Tâche donnée A – D'après le texte sur la Douma et le Bloc progressiste, combien de décrets Sturmer a-t-il adressés à la Douma ?

################

Sturmer a gratifié la Douma de neuf décrets. Comme on lui a retiré d’un seul coup la législation indispensable à l’état de siège, celle-ci s’est vue obligée de légiférer « organiquement » sur la base du programme réformateur du Bloc progressiste. Les partisans du 3 Juin ont décidé, en premier lieu, de rendre heureux les paysans : les impressions que les députés ont retirées des campagnes étaient inquiétantes. Il semblait que si l’on peut attendre quelque chose de l’opposition bourgeoise, ce serait là sur la question paysanne.

La guerre a pesé au plus haut point sur les forces villageoises. La réaction ne peut pas ne pas s’inquiéter de l’état d’esprit qui en résulte et, par conséquent, elle ne peut pas s’en désintéresser. Que fait alors le Bloc progressiste ? Ayant proclamé sa volonté de supprimer l’inégalité des moujiks, il sort des archives de la Douma un vieux décret de Stolypine, promulgué il y a dix ans, du même genre que l’article 87. Tout l’effort « réformateur » du Bloc commandé par les Kadets de Maklakov consiste à la « légalisation » d’un des décrets si peu généreux de la contre-révolution. Quand, de gauche et timidement…, on fit remarquer le caractère arriéré de cette mesure, le libéralisme répondit qu’il fallait « réaliser le réalisable ». Il ne leur est pas venu à l’esprit de transformer ce décret en un bélier lancé contre les murailles de l’inégalité. Le libéralisme a sous les yeux le spectacle des Soukhomlinov, Khvostov and C°; il a vécu l’année dernière cette période « d’incohérence », baptisée défense nationale : pourtant il regarde la monarchie comme un facteur indispensable et irremplaçable auquel il faut mâcher la besogne réformatrice. Dans ces conditions, il est compréhensible que les gens du 3 Juin n’aient rien trouvé de mieux à se mettre sous la dent que ce décret vieux de dix ans !

Ils ont repoussé la proposition (même pas en principe) de mettre sur le même plan tous les citoyens sans distinction de foi et de nationalité. Ils ont refusé d’étendre aux Juifs ces droits en même temps que le droit de résidence.

Ils ont conservé l’usage du passeport et les tribunaux de la Volost (district rural). Leur souci principal est exposé dans la réponse aux critiques de la gauche : nous ne pouvons pas nous consacrer à des réformes utopiques qui ne leur conviendraient pas (leur : la monarchie, la bureaucratie et la noblesse). Ce n’est pas en vain qu’est intervenu à ce sujet, au nom du gouvernement, l’acolyte du ministre de l’Intérieur, le comte Bobrinsky, président de l’Assemblée de la noblesse et initiateur de toutes les mesures contre-révolutionnaires. Le Conseil d’Empire, dans le même temps, s’occupait du vieux projet de la Douma concernant la responsabilité des fonctionnaires. Il a fait sauter le jury et a conservé le tribunal des représentants assermentés. Être d’accord avec « ça »… belle charge pour les épaules du Bloc progressiste et de ses dirigeants libéraux !

################

Tâche donnée B – Renvoyez à l'identique, ligne par ligne, l'ensemble des enregistrements ci-dessous.

Données de la tâche –
################

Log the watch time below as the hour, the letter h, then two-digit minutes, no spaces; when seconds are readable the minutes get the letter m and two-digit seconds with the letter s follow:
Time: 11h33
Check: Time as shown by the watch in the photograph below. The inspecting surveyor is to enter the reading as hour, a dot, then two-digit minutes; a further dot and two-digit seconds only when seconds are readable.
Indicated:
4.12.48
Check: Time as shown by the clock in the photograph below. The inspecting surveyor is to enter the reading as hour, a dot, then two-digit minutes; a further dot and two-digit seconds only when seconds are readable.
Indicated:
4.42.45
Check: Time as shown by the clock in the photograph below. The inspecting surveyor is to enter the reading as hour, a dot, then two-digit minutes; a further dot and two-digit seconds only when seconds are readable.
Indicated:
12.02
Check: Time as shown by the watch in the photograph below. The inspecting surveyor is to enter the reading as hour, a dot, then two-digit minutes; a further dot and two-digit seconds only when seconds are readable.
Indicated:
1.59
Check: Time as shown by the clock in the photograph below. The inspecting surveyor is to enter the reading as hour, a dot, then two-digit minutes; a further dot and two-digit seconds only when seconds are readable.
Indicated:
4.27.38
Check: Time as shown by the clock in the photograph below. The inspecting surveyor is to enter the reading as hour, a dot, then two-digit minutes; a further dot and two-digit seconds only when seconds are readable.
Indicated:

################

Réponse correcte A – Neuf décrets.

Réponse correcte B –
Log the watch time below as the hour, the letter h, then two-digit minutes, no spaces; when seconds are readable the minutes get the letter m and two-digit seconds with the letter s follow:
Time: 11h33
Check: Time as shown by the watch in the photograph below. The inspecting surveyor is to enter the reading as hour, a dot, then two-digit minutes; a further dot and two-digit seconds only when seconds are readable.
Indicated:
4.12.48
Check: Time as shown by the clock in the photograph below. The inspecting surveyor is to enter the reading as hour, a dot, then two-digit minutes; a further dot and two-digit seconds only when seconds are readable.
Indicated:
4.42.45
Check: Time as shown by the clock in the photograph below. The inspecting surveyor is to enter the reading as hour, a dot, then two-digit minutes; a further dot and two-digit seconds only when seconds are readable.
Indicated:
12.02
Check: Time as shown by the watch in the photograph below. The inspecting surveyor is to enter the reading as hour, a dot, then two-digit minutes; a further dot and two-digit seconds only when seconds are readable.
Indicated:
1.59
Check: Time as shown by the clock in the photograph below. The inspecting surveyor is to enter the reading as hour, a dot, then two-digit minutes; a further dot and two-digit seconds only when seconds are readable.
Indicated:
4.27.38
Check: Time as shown by the clock in the photograph below. The inspecting surveyor is to enter the reading as hour, a dot, then two-digit minutes; a further dot and two-digit seconds only when seconds are readable.
Indicated:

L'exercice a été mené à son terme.